Our backpacks were cinched. Our water bottles were full. The walking poles were finely calibrated and our hiking boots were threaded, laced, looped, double-knotted and insured by GEICO. Now we just had to leave the hotel room and get over to the trail.

Like they say, there’s always a catch.

We were at the Grand Canyon and had arrived at the moment we had been looking forward to for so long.

Well, no, that’s not exactly true. The moment we had been looking forward to for so long was the moment we’d be finished with the hike and would be drinking a glass of Chardonnay and telling everyone we had hiked the Grand Canyon.

But there was one step before that: the actual hike, which included, apparently, many steps.

We took that first step and headed down into the abyss, immediately winning the Roget’s Thesaurus prize for using the word “abyss” in two consecutive columns.

There were other people in the abyss, though few of them were probably able to spell or define it. These were not, you could see immediately, serious hikers. They did not have technologically proficient backpacks with inflated water bladders like we had that hurt your back so much you forgot about how much your feet and knees were hurting.

But as we descended, these dilettante hikers turned back, heeding the call of the lonesome Chardonnay, particular to that region of Arizona. Or maybe they knew something.

We continued on.

The trail wound around, back and forth, back and forth, switchback after switchback, down and further down. It was getting hot but not once did we see a frozen yogurt stand.

Of course, we did not need one. We were carrying our own.

We had brought enough snacks for the entire population of the state and any New Mexicans, too, if they were visiting. In addition to the frozen yogurt, we had an assortment of chips, including chocolate and silicon. We had three varieties of trail mix, in case the trail needed something to eat.

After hiking for what seemed like hours — and which, in fact, was hours — we came to a rest house on the trail. It seemed like a good place to rest.

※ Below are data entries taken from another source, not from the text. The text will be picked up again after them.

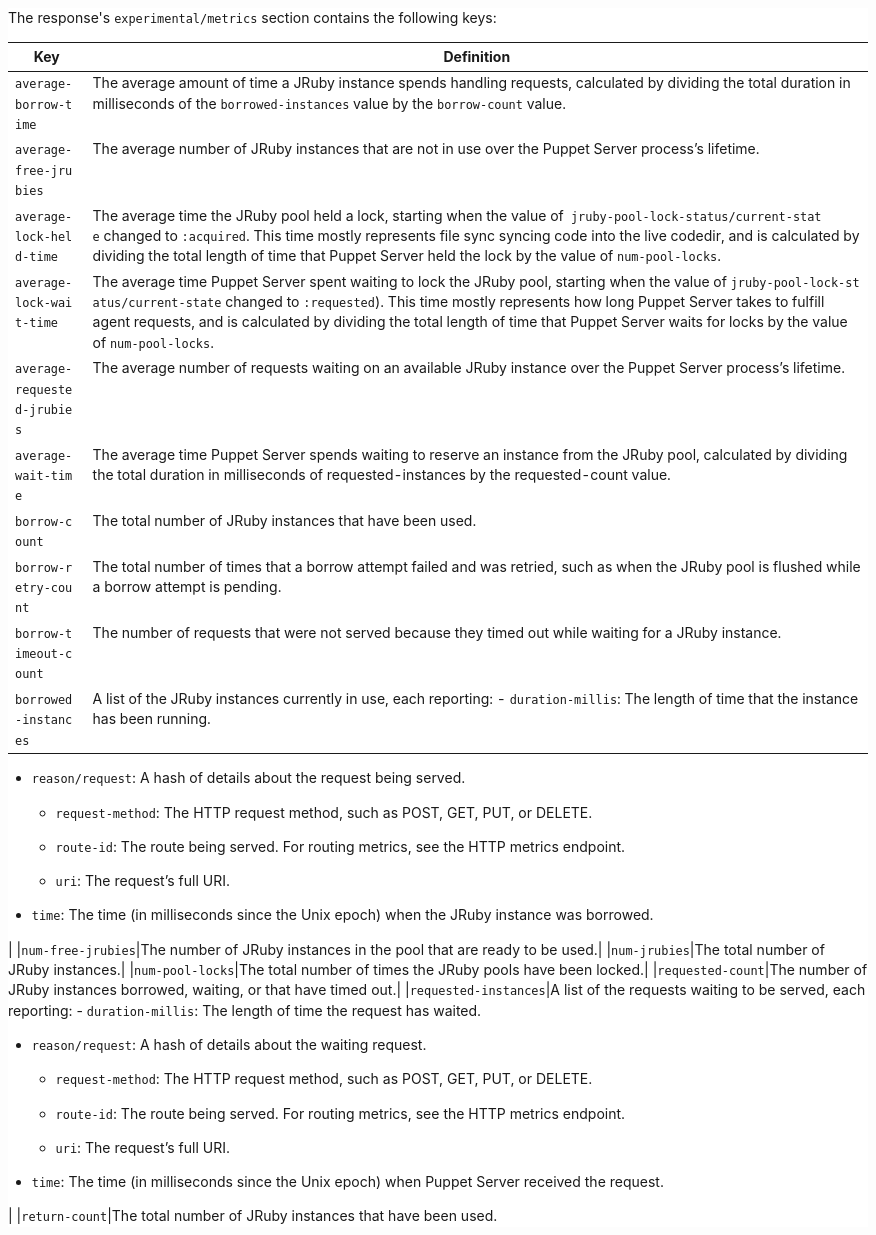 The response's `experimental/metrics` section contains the following keys:

|Key|Definition|
|---|----------|
|`average-borrow-time`|The average amount of time a JRuby instance spends handling requests, calculated by dividing the total duration in milliseconds of the `borrowed-instances` value by the `borrow-count` value.|
|`average-free-jrubies`|The average number of JRuby instances that are not in use over the Puppet Server process’s lifetime.|
|`average-lock-held-time`|The average time the JRuby pool held a lock, starting when the value of` jruby-pool-lock-status/current-state` changed to `:acquired`. This time mostly represents file sync syncing code into the live codedir, and is calculated by dividing the total length of time that Puppet Server held the lock by the value of `num-pool-locks`.|
|`average-lock-wait-time`|The average time Puppet Server spent waiting to lock the JRuby pool, starting when the value of `jruby-pool-lock-status/current-state` changed to `:requested`\). This time mostly represents how long Puppet Server takes to fulfill agent requests, and is calculated by dividing the total length of time that Puppet Server waits for locks by the value of `num-pool-locks`.|
|`average-requested-jrubies`|The average number of requests waiting on an available JRuby instance over the Puppet Server process’s lifetime.|
|`average-wait-time`|The average time Puppet Server spends waiting to reserve an instance from the JRuby pool, calculated by dividing the total duration in milliseconds of requested-instances by the requested-count value.|
|`borrow-count`|The total number of JRuby instances that have been used.|
|`borrow-retry-count`|The total number of times that a borrow attempt failed and was retried, such as when the JRuby pool is flushed while a borrow attempt is pending.|
|`borrow-timeout-count`|The number of requests that were not served because they timed out while waiting for a JRuby instance.|
|`borrowed-instances`|A list of the JRuby instances currently in use, each reporting: -   `duration-millis`: The length of time that the instance has been running.
-   `reason/request`: A hash of details about the request being served.

    -   `request-method`: The HTTP request method, such as POST, GET, PUT, or DELETE.
    -   `route-id`: The route being served. For routing metrics, see the HTTP metrics endpoint.

    -   `uri`: The request’s full URI.

-   `time`: The time \(in milliseconds since the Unix epoch\) when the JRuby instance was borrowed.

|
|`num-free-jrubies`|The number of JRuby instances in the pool that are ready to be used.|
|`num-jrubies`|The total number of JRuby instances.|
|`num-pool-locks`|The total number of times the JRuby pools have been locked.|
|`requested-count`|The number of JRuby instances borrowed, waiting, or that have timed out.|
|`requested-instances`|A list of the requests waiting to be served, each reporting: -   `duration-millis`: The length of time the request has waited.

-   `reason/request`: A hash of details about the waiting request.

    -   `request-method`: The HTTP request method, such as POST, GET, PUT, or DELETE.

    -   `route-id`: The route being served. For routing metrics, see the HTTP metrics endpoint.

    -   `uri`: The request’s full URI.

-   `time`: The time \(in milliseconds since the Unix epoch\) when Puppet Server received the request.


|
|`return-count`|The total number of JRuby instances that have been used.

At the rest house, we gathered up our strength, which was scattered, exhausted, on the side of the trail among the sagebrush and pinyon pines, and began hiking up.

After hiking up for what seemed like hours — but which, in fact, was minutes — we determined that hiking up was far more challenging than hiking down. We decided to take the elevator, but found out it didn’t stop at our floor.

We kept going. A guy in sneakers, going uphill, running fast, passed us. We were not amused.

Several hours later, breathing heavily, we emerged at the rim of the Grand Canyon, having ascended thousands of feet, accomplished and proud, creaky and exhausted.

We headed directly for the next bottle of Chardonnay.